Return \(Z_1,\dots , Z_{w-1}\).
A corresponding attack on the suffix is obvious.
Let \(\mathrm {CRIMEpre}(ck)\) denote the output obtained from running the above prefix CRIME attacks on ck, \(\mathrm {CRIMEsuf}(ck)\) denote the output from the corresponding suffix attack. Let \(\mathrm {CRIME}(ck) = (\mathrm {CRIMEpre}(ck), \mathrm {CRIMEsuf}(ck))\).

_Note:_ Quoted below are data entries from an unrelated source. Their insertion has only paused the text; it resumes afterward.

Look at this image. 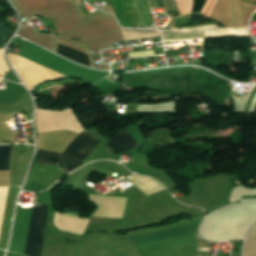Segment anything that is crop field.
Instances as JSON below:
<instances>
[{"label": "crop field", "instance_id": "28ad6ade", "mask_svg": "<svg viewBox=\"0 0 256 256\" xmlns=\"http://www.w3.org/2000/svg\"><path fill=\"white\" fill-rule=\"evenodd\" d=\"M4 3H7L6 0H0V4H4Z\"/></svg>", "mask_w": 256, "mask_h": 256}, {"label": "crop field", "instance_id": "3316defc", "mask_svg": "<svg viewBox=\"0 0 256 256\" xmlns=\"http://www.w3.org/2000/svg\"><path fill=\"white\" fill-rule=\"evenodd\" d=\"M251 21H256V13L253 14Z\"/></svg>", "mask_w": 256, "mask_h": 256}, {"label": "crop field", "instance_id": "8a807250", "mask_svg": "<svg viewBox=\"0 0 256 256\" xmlns=\"http://www.w3.org/2000/svg\"><path fill=\"white\" fill-rule=\"evenodd\" d=\"M99 141L86 130L83 131L63 154L37 150L36 163L58 165L64 163V168H59L63 173H70L81 166L88 154Z\"/></svg>", "mask_w": 256, "mask_h": 256}, {"label": "crop field", "instance_id": "e52e79f7", "mask_svg": "<svg viewBox=\"0 0 256 256\" xmlns=\"http://www.w3.org/2000/svg\"><path fill=\"white\" fill-rule=\"evenodd\" d=\"M57 53L77 63H81L84 65L93 67L90 57L88 55L78 52L76 50L70 49L58 43H57Z\"/></svg>", "mask_w": 256, "mask_h": 256}, {"label": "crop field", "instance_id": "412701ff", "mask_svg": "<svg viewBox=\"0 0 256 256\" xmlns=\"http://www.w3.org/2000/svg\"><path fill=\"white\" fill-rule=\"evenodd\" d=\"M63 176L58 166L35 164L26 183L51 186Z\"/></svg>", "mask_w": 256, "mask_h": 256}, {"label": "crop field", "instance_id": "f4fd0767", "mask_svg": "<svg viewBox=\"0 0 256 256\" xmlns=\"http://www.w3.org/2000/svg\"><path fill=\"white\" fill-rule=\"evenodd\" d=\"M106 145L113 151L114 155H116L135 148L137 143L125 131L122 130L110 138Z\"/></svg>", "mask_w": 256, "mask_h": 256}, {"label": "crop field", "instance_id": "5a996713", "mask_svg": "<svg viewBox=\"0 0 256 256\" xmlns=\"http://www.w3.org/2000/svg\"><path fill=\"white\" fill-rule=\"evenodd\" d=\"M10 30L1 20H0V49L4 48V45L11 34Z\"/></svg>", "mask_w": 256, "mask_h": 256}, {"label": "crop field", "instance_id": "dd49c442", "mask_svg": "<svg viewBox=\"0 0 256 256\" xmlns=\"http://www.w3.org/2000/svg\"><path fill=\"white\" fill-rule=\"evenodd\" d=\"M18 190H19V188H17V187H12V189H11V194H10L6 218H5V222H4L2 237H1V241H0L1 249H5V247H6L7 237H8L11 219H12V215H13L14 201L16 200Z\"/></svg>", "mask_w": 256, "mask_h": 256}, {"label": "crop field", "instance_id": "d8731c3e", "mask_svg": "<svg viewBox=\"0 0 256 256\" xmlns=\"http://www.w3.org/2000/svg\"><path fill=\"white\" fill-rule=\"evenodd\" d=\"M11 145L0 146V170H9Z\"/></svg>", "mask_w": 256, "mask_h": 256}, {"label": "crop field", "instance_id": "ac0d7876", "mask_svg": "<svg viewBox=\"0 0 256 256\" xmlns=\"http://www.w3.org/2000/svg\"><path fill=\"white\" fill-rule=\"evenodd\" d=\"M50 205H34L25 254L42 256Z\"/></svg>", "mask_w": 256, "mask_h": 256}, {"label": "crop field", "instance_id": "34b2d1b8", "mask_svg": "<svg viewBox=\"0 0 256 256\" xmlns=\"http://www.w3.org/2000/svg\"><path fill=\"white\" fill-rule=\"evenodd\" d=\"M196 225L182 227L177 229H171L166 231L154 232L149 234H143L138 236L126 237L127 239L136 243V245L147 244L152 242H158L178 237H184L189 235H194Z\"/></svg>", "mask_w": 256, "mask_h": 256}, {"label": "crop field", "instance_id": "d1516ede", "mask_svg": "<svg viewBox=\"0 0 256 256\" xmlns=\"http://www.w3.org/2000/svg\"><path fill=\"white\" fill-rule=\"evenodd\" d=\"M88 1H93V0H88Z\"/></svg>", "mask_w": 256, "mask_h": 256}]
</instances>
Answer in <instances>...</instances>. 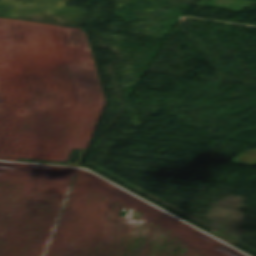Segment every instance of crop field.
<instances>
[{
    "mask_svg": "<svg viewBox=\"0 0 256 256\" xmlns=\"http://www.w3.org/2000/svg\"><path fill=\"white\" fill-rule=\"evenodd\" d=\"M232 163L253 166L256 164V149L239 154Z\"/></svg>",
    "mask_w": 256,
    "mask_h": 256,
    "instance_id": "8a807250",
    "label": "crop field"
}]
</instances>
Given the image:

Noting that in the best case the CRIME attack allows the attacker to learn the first \(w-1\) and the last \(w-1\) characters of the cookie, some trivial lower bounds are:
$$\begin{aligned} H(CK_{1:w-1} \mid \mathrm {CRIME}(CK))&\ge 0 \\ H(CK_{n-w+1:w-1} \mid \mathrm {CRIME}(CK))&\ge 0 \end{aligned}$$
However, the CRIME attack provides no information about the remaining characters, so \(I(CK_{1:w-1}, CK_{w:n-w+1}) = 0\) and \(I(CK_{1:n-w+1}, CK_{n-w+1:w-1}) = 0\), and thus \(H(CK_{w:n-w+2} \mid \mathrm {CRIME}(CK), \mathrm {COMPLEN}(CK)) = H(CK_{w:n-w+2} \mid \mathrm {COMPLEN}(CK))\).
Finally, we have that
$$\begin{aligned}&H(CK \mid \mathrm {CRIME}(CK), \mathrm {COMPLEN}(CK)) \\&\quad \quad \ge H(CK_{1:w-1} \mid \mathrm {CRIMEpre}(CK)) + H(CK_{w:n-w+2} \mid \mathrm {COMPLEN}(CK)) \\&\quad \quad \quad \quad + H(CK_{n-w+1:w-1} \mid \mathrm {CRIMEsuf}(CK)) \\&\quad \quad \ge 0 + H(CK_{w:n-w+2} \mid \mathrm {COMPLEN}(CK)) + 0 \end{aligned}$$
and we can obtain a lower bound on \(H(CK_{w:n-w} \mid \mathrm {COMPLEN}(CK))\) using Lemma 4.